Empathy with Crutchlow, back for more in 2017
Cavendish talked about his friendship with Moto GP professional motor bike pilot Carl Crutchlow and how they had joked about bike racing on a motor racing circuit. Cavendish revealed the two their friend is special due to sharing a love for speed and living 'full gas' but also due to both living in high performance sports in the public and media spotlight. Cavendish admitted Crutchlow was 'mad' on descents and always competitive when they train together.
"He's my best friend. He's one of the few people in a similar situation to me; he knows when things are good and when things are bad. He seems to have the same type of chip on his shoulder, he feels he always need to prove himself," Cavendish said.
"He's a massive cyclist, he could be pro when he trains hard in the winter. He couldn't win Tour de France stages, but he's better than a lot of the professionals out there now, that's for sure. He's crazy but seems to have calmed down a little now he has a baby daughter. You can see that in his results, he's won two Motor GP races. I'm the first person to turn on the Moto GP when it's on and he's also there supporting me."
Despite an intense, racing packed 2016, Cavendish admitted he will have little time for a vacation and quiet winter. He plans to do a lot more road racing in 2017 to pay back Dimension Data for their support in 2016 when he spent long spells with the Great Britain tack team.
"It's not going to be quiet, I'm going to be doing more road racing I own the team a lot for their support this year and want to pay them back," he said.
"The demands of road and tack are different; I always use the analogy about Andy Murray switching from tennis to squash. In 2017 those demands are going to be easier but it's still going go be a big old year hopefully."
Before thinking about 2017, Cavendish is looking forward to racing on the track for one last chunk of his 2016 season. He appreciates that riding with Wiggins as he ends his career will be special if perhaps hard, especially on the historic Gent track.

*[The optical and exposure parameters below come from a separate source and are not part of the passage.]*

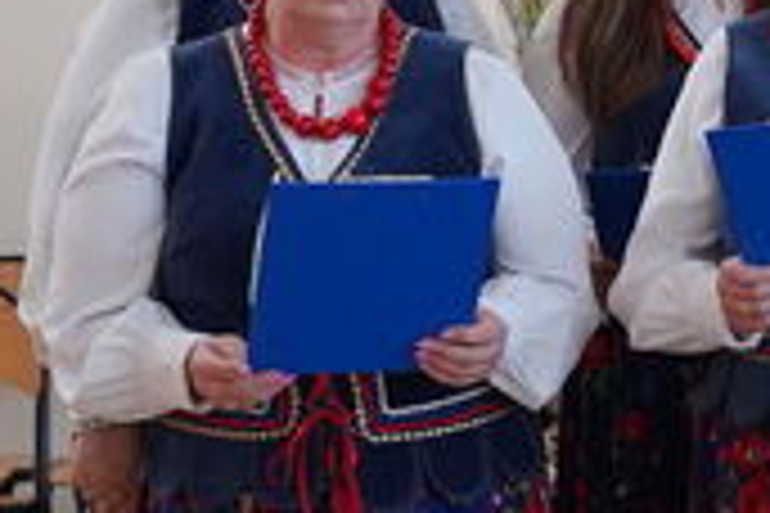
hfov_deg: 8.9
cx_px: 1819
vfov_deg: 6.5
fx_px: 4491
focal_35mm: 210
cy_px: 322
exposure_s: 1/160
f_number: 4
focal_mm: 35
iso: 2500
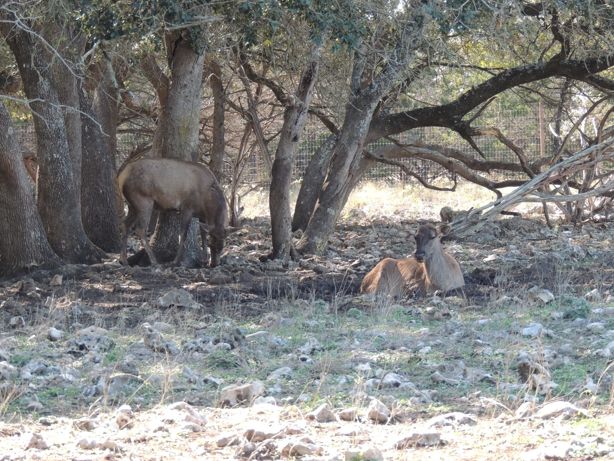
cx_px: 307
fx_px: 3281
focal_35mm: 185
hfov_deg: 10.7
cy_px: 230
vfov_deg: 8.0
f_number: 4.6
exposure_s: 1/125
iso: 250
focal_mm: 33
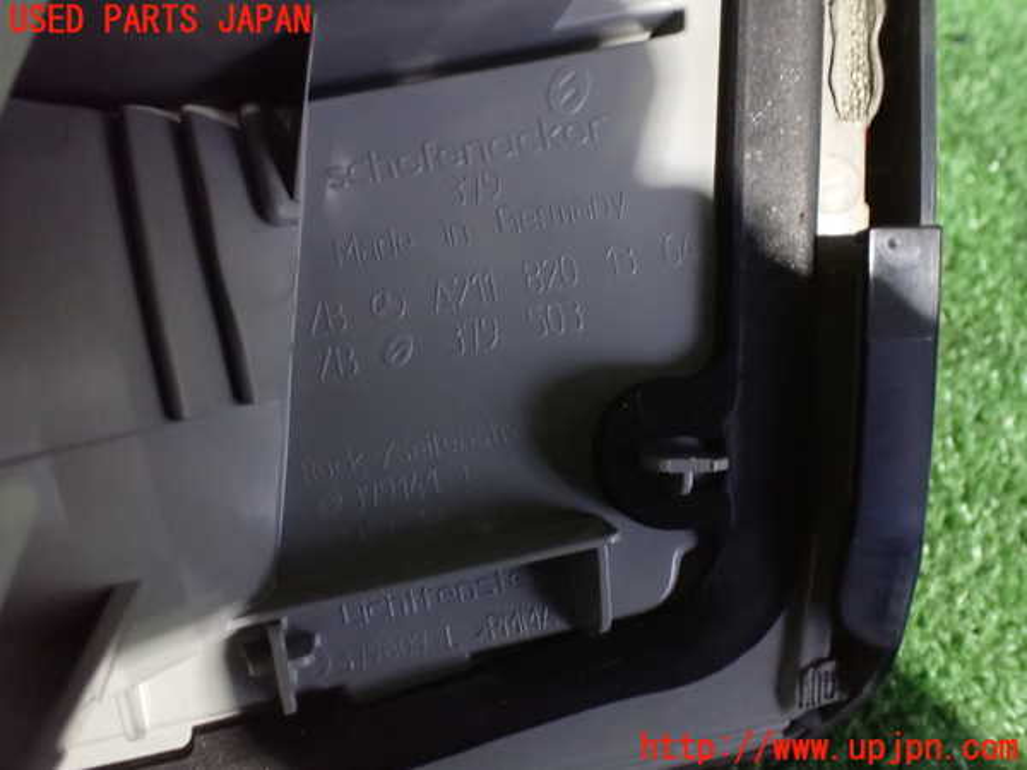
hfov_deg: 60.0
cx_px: 514
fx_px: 890
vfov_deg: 46.8
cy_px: 385
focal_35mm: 30
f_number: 2.3
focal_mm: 5.4
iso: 1600
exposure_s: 1/30
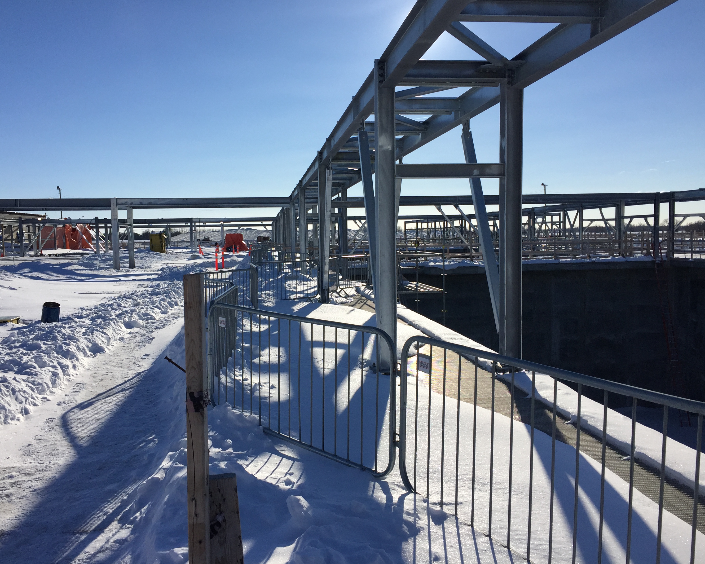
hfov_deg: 57.2
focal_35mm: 31
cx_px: 341
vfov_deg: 47.1
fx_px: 647
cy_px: 278
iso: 32
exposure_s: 1/5650
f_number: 2.2
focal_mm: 4.15
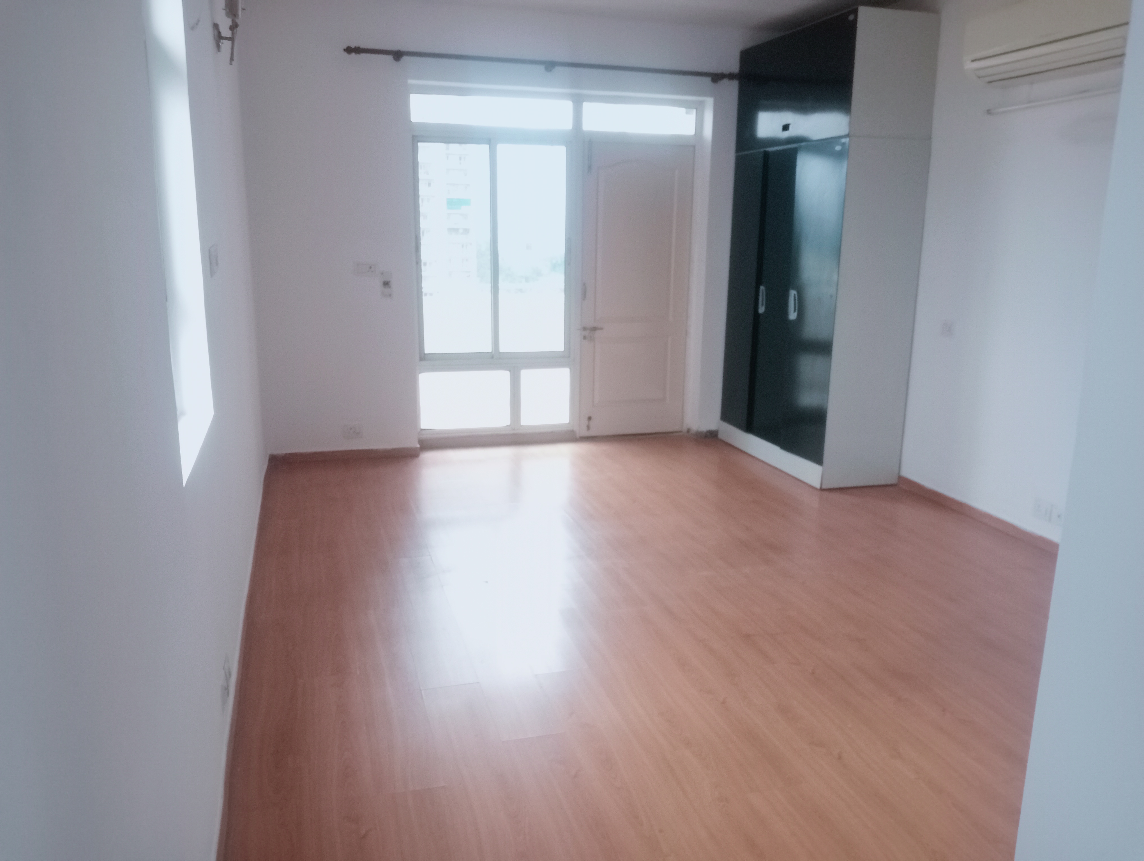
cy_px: 430
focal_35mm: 28
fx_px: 927
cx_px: 572
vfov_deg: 49.9
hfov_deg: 63.4
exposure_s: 1/25
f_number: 1.8
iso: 3156
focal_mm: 4.04
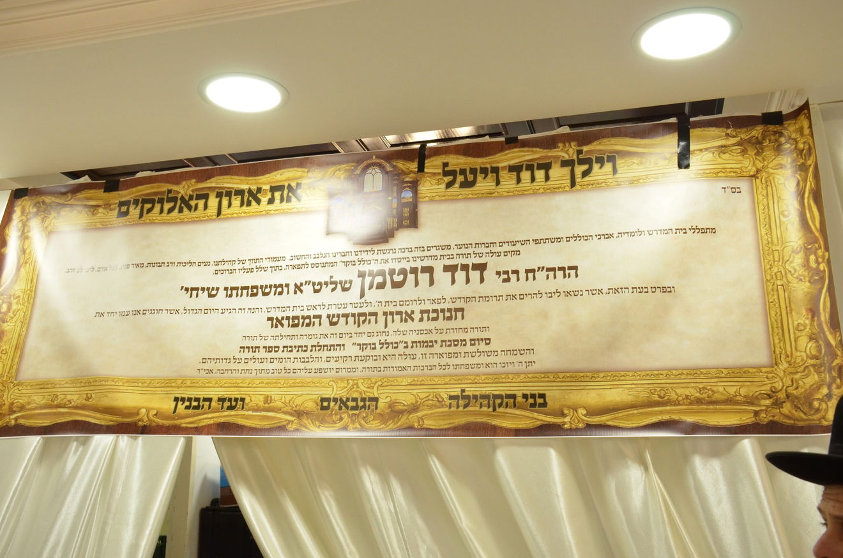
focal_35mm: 35
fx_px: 818
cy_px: 288
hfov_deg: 54.5
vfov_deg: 37.7
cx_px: 411
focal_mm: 22
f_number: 6.3
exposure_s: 1/80
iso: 1600
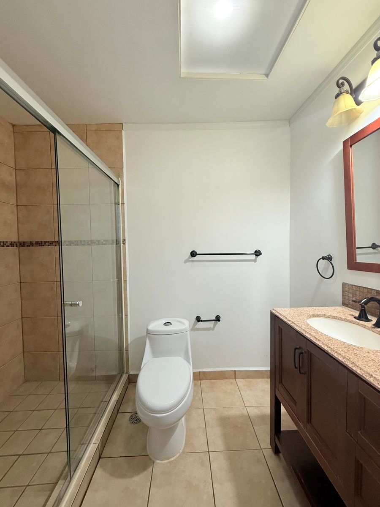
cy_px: 254
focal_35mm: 14
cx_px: 190
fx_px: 205
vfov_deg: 102.1
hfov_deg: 85.7
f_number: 2.2
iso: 200
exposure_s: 1/60
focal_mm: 2.22
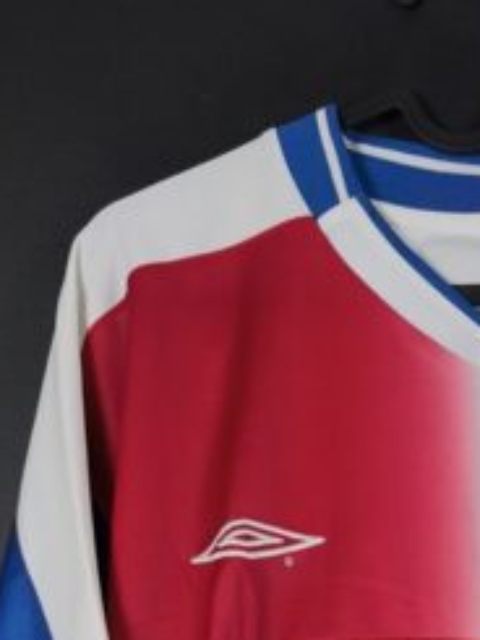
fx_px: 1385
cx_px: 503
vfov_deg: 21.8
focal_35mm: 75
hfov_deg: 19.0
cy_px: 951
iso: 400
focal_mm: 6.57
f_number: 1.6
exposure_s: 1/160
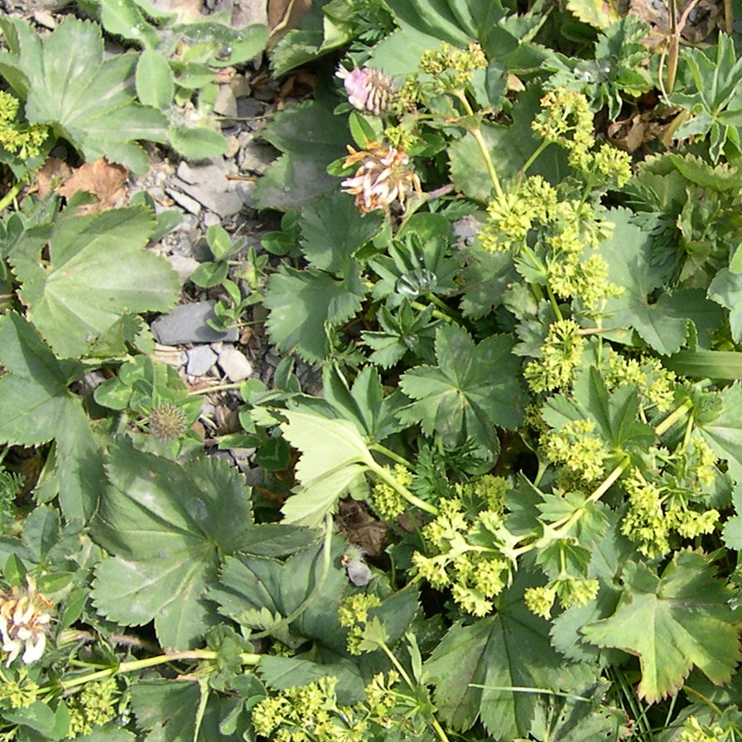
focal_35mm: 45
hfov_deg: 37.3
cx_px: 463
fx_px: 1091
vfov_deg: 37.6
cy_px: 370
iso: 100
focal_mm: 8
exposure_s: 1/545
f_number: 2.8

"I love the track," he said.
"It's going to be hard. And Gent is know as being crazy hard, the demands on the riders are a lot. The track is also steeped in history. A lot of great riders have ridden there. To be riding with Brad as World Champions is special, it'll be like back like the Merckx and Sercu days. There are always a lot of British spectators there and I love racing in Belgium. I got close to winning with Iljo Keisse a couple of years. I'd like to win it this year. I'm not done yet for 2016."